What is expected ▸
Copy everything in the data below exactly except the pictures.

Records for this exercise ▸
--
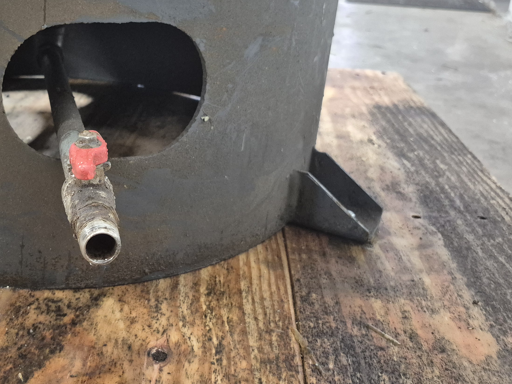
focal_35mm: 42
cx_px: 82
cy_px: 113
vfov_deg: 33.9
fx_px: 621
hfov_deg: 42.2
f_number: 1.8
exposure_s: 1/60
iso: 1250
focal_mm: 5.4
--
Finished task ▸
focal_35mm: 42
cx_px: 82
cy_px: 113
vfov_deg: 33.9
fx_px: 621
hfov_deg: 42.2
f_number: 1.8
exposure_s: 1/60
iso: 1250
focal_mm: 5.4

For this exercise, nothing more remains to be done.